Say Anything - "Admit It!!!"
Doghouse Records, 2004

Well, this really isn't so bad. I mean, for all their embarrassing Blink-182 emulating early days, being signed to MTV whore record label Doghouse, touring with Dashboard Confessional, and post-post-emo trappings, Say Anything really isn't contemptible like label-mates The All-American Rejects. Maybe this is more a case of guilt by association, or its the fact that this album only has two songs that don't make me paranoid that someone can hear me listening to it. But, this song, surpasses that.

This song is by far the most vitriolic critique of hipster, pseudo-hipster, and not-at-all-hipster-but-containing-many-watered-down-concepts-and-pretensions-of-such teenage culture I have ever heard, and put to a tune, to boot. True to form, it admirably points the finger in every direction - us (the listeners and our friends, most likely, at least to an extent), them, and himself (while half of the song is Mr. Bemis extolling his virtues, you can't say that the "I" statements aren't autobiographical to at least some degree -- this John Mayer looking bastard clearly spends his share of time preening. And getting laid.). Many of these critiques may be cliched, but most of them are accurate enough and stated earnestly enough to give them more weight than they would normally have.

Similarly, the music serves as a great accompaniment to the ranted vocals, even if it borrows its best parts from scenes the band was never really a part of.

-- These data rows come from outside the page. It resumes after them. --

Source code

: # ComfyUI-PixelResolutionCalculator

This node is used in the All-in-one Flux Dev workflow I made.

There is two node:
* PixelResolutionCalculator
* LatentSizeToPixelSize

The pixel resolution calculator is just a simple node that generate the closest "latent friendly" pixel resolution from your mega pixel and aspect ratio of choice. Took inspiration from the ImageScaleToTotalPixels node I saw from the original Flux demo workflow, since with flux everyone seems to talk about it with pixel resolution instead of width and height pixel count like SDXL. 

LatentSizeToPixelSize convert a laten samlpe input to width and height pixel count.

The gang vocals (lifted from basement hardcore), fist pumping riffs (lifted from skate videos), and all the "my car and my guitar" imagery (lifted from folk-punk kids) that carry and sustain the song fit together great, even if the band seems to lack the proper claim to them. The riff change following the "go!" command is just a great moment.

Which is what it comes down to: something about this song as a whole manages to transcend the limitations of its parts to become something grand, an outsider's indictment that comes across as powerful and valid, rather than full of whiny "yeah, fuck those guys"-isms. But not enough that I can stop the pangs of shame whenever I hear this song.